Greenough Regional Prison
- Interactive map of Greenough Regional Prison
- Location: Narngulu, Western Australia; 28°50′05″S 114°41′57″E﻿ / ﻿28.834674°S 114.69919°E;
- Status: Operational
- Security class: Maximum (remand), medium, minimum (Male and female)
- Capacity: 323
- Opened: October 1984
- Managed by: Department of Justice, Western Australia

= Greenough Regional Prison =

Western Australian prison

Greenough Regional Prison is an Australian prison located in Narngulu, a suburb of Geraldton, Western Australia. The prison was opened in 1984 and had an operational capacity of 328 as of November 2012. The prison houses prisoners from around the Mid West region, including a large proportion of Aboriginal prisoners.
A mix of maximum (remand), medium and minimum security prisoners are held at Greenough, including 25 female prisoners, with two cells available for mothers and babies and a minimum security facility that houses 36 male prisoners.

Six allegedly drunk prisoners escaped from the facility in 1989 after throwing mattresses over razor wire and climbing over. The prisoners had secretly brewed the alcohol in the prison and consumed it prior to their escape.

Two prisoners escaped from the minimum security section of the prison in 2008 after digging their way out under a security fence using a pool cue and a dust pan.

A report released in 2010 on conditions in the prison found that conditions were degrading with overcrowding, forcing up to three inmates to share cells that were designed to hold one. At the time the prison was designed to hold a total population of 219 had was found to have 260 inmates being housed. Bunk beds used at the facility were found to be a safety risk.

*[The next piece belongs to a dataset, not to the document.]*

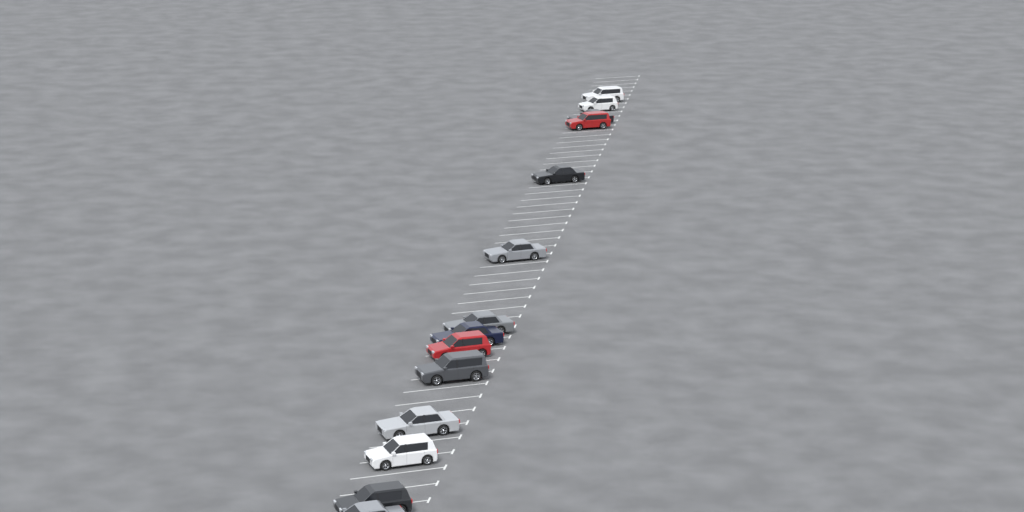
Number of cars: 14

Marlon Noble was held at Greenough for 10 years without being charged with a crime; he was released in 2012. Later the same year three prison officers were injured when attempting to break up a fight between thrill killer Valerie Parashumti and another inmate. Parashumti attempted to escape in 2013 and managed to breach at least one fence before being recaptured and moved to a management cell. On 24 July 2018, ten prisoners escaped from the facility.